5th November 1997, Cairo, Egypt. 20:15 hrs

Dearest Claymore:

Chéri, I write to you now, in the event that I never see you again.

I have decided to disappear. And how better to disappear than in plain sight? I have become one of the thousands of faceless, ignored, homeless wretches who wander Cairo’s slums and alleys, who pick over the piles of rubbish that choke every empty plot of ground and work the corniche and the other thoroughfares, holding out withered underfed hands to passing motorists, hoping for a few worthless coins. I have never felt so completely invisible, so alone. We are the actively ignored. People literally will us away.

I have found a corner in an empty lot where several other unfortunates have fashioned shelters from old sheets of asbestos roofing, cardboard and discarded plastic tarpaulin. We are all clustered up against the brick wall of a low-rent apartment building in old Giza. My shelter is strangely cosy already, and my neighbours are surprisingly, well, human – friendly and good-humoured and, despite all their various afflictions, as helpful as they can be. What had I expected? A snarling community of animals, devoid of compassion or feeling?

Today, my immediate neighbour, a woman in her mid-thirties with two children under the age of ten, seeing that I was struggling with the roof of my shelter, took the time to help me. I thanked her, and after, we spoke. She spends her days with the Zabbaleen, the garbage pickers of Cairo, scraping out a living for her family. Her name is Samira. She is a widow, like me. And like me, she has known better times.

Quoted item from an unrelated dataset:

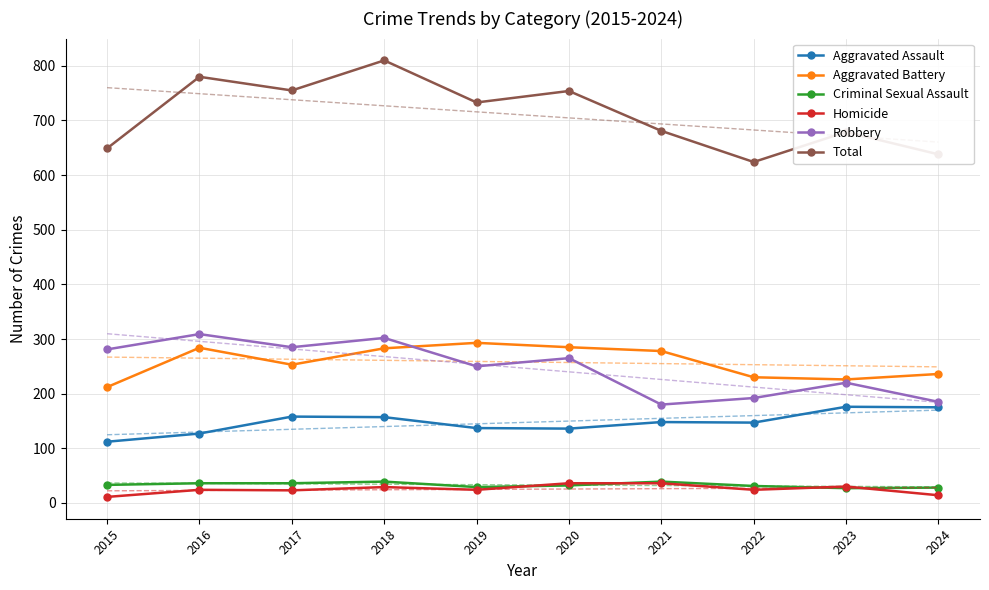

True or false: Total and Homicide cross at least once.

False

The canal nearby serves as both latrine and water supply, and the smell is something I cannot describe. I try to stay away. I have three big bottles of good drinking water here in my shelter, and some tinned and packaged food. For a bed, I have three layers of cardboard and an old blanket. It is comfortable enough.

There was another bombing here yesterday, Claymore. This time in Alexandria. I read about it in a newspaper that someone discarded on the street. El Assad, The Lion, claimed responsibility on behalf of Al-Gama’a al-Islamiyya, the same group who perpetrated the attack in Taba a few days ago. Again, the target was a tourist resort. They blew a hotel reception area to pieces, injuring five workers. Again, no tourists were harmed – they appear to have planned it for very early morning.

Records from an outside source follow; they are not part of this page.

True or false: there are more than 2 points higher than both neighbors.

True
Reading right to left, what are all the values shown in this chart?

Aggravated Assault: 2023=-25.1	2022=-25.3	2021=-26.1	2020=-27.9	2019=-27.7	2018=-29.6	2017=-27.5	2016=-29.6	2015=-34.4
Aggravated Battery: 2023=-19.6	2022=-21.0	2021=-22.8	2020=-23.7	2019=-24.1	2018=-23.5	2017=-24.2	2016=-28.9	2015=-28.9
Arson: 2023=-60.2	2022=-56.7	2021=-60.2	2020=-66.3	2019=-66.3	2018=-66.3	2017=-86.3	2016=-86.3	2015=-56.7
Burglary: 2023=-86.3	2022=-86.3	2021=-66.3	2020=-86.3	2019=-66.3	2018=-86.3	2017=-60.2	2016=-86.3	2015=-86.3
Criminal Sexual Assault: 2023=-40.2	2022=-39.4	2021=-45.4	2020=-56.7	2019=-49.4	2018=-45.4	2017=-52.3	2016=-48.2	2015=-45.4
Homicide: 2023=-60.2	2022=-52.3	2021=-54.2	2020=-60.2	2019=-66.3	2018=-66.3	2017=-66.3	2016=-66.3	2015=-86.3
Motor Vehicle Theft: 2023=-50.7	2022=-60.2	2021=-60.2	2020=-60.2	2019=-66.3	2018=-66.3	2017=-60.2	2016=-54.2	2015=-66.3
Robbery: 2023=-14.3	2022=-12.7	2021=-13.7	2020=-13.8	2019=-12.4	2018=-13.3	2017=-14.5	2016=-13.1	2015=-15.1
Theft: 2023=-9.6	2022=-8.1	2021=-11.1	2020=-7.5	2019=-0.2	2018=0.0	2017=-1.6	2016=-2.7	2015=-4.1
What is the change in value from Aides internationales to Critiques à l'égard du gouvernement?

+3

The Lion released a statement, condemning the wealthy families who control the nation’s businesses and the government, plunder the country’s wealth, and maintain the majority in a constant state of poverty and illness. How can people do such things, Claymore, however just they believe their cause to be? These terrorists are not Muslims. For them, Islam is nothing but a convenient camouflage. They are political extremists, nothing more. These cowards debase themselves and our religion. I burned the newspaper in my evening fire.

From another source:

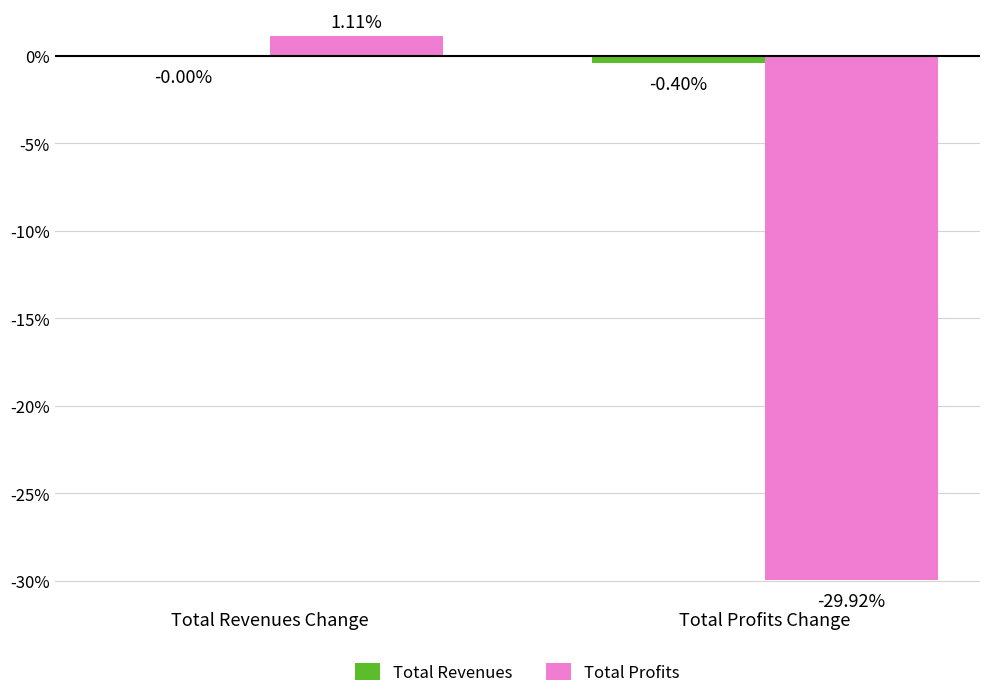

How many values in the Total Profits series exceed 1?

1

Claymore, as I lie here and write this, the flame of my candle flickering on its wick, I think of that first time we were together, in Yemen. It seems so very long ago now, almost a dream, even though it is only three and a half years. Oh, chéri, I cannot describe the conflict that explodes inside me whenever I think of you. And while I know that you will never see this, it helps me to write it, to think that perhaps one day I will understand what is happening to me. I am alone, childless now after two attempts to bring a life into the world. Guilt crushes me, from the inside out. Now that Hamid is gone, I know that I did not love him. I think, now, that I loved the idea of him, a good Muslim husband who nevertheless aspired to the secular and modern, who would let me be my own person, have a career. Please do not misunderstand me, Claymore. I do not mean to imply that you would have sought, if we had married, to domineer me in any way, quite the opposite. Sometimes, back then, when I would contemplate what it might be like if we were to be married – and I did, often – I imagined that as a husband you might actually be too malleable for me, too easily manipulated. I need somebody strong. My father was strong.

Thinking back, I am not sure what it was that kept making me push you away every time you got close. In part, I think, it was that I simply could not imagine a life – the kind of life I wanted, stable and gentle and happy – with you. Your violence frightens me, Claymore, that volatile, unpredictable core that seems to burn so close to your surface. I have seen what you can do, the brutality you are capable of. I know it frightens you too. And yet, how gentle you can be! There are times I have felt as if I could crush you in one hand, like the most fragile of shells. And when, in Istanbul, you told me that you were incapable of love, something inside me let go. I did not believe that it was true, and still do not, as I told you on the phone a few days ago. But the very fact that you believed it made me understand that you were not ready – might never be ready – for me, or for anyone.

Oh, chéri, I hope that going back to South Africa to testify has helped to exorcise some of the terror you carry within yourself. What I do know now, very truly and clearly, is that you are the only man I have ever truly loved. And if God sees fit to bless me with one more day with you, that is what I will tell you.

And if not, if Allah makes it my destiny to wander this earth alone until he chooses to take me to his Grace, I will thank him for the time we have spent together, and for the gift of knowing, if only for a few days, the grace of being truly loved.alt

Goodnight, my tortured soul, wherever you are.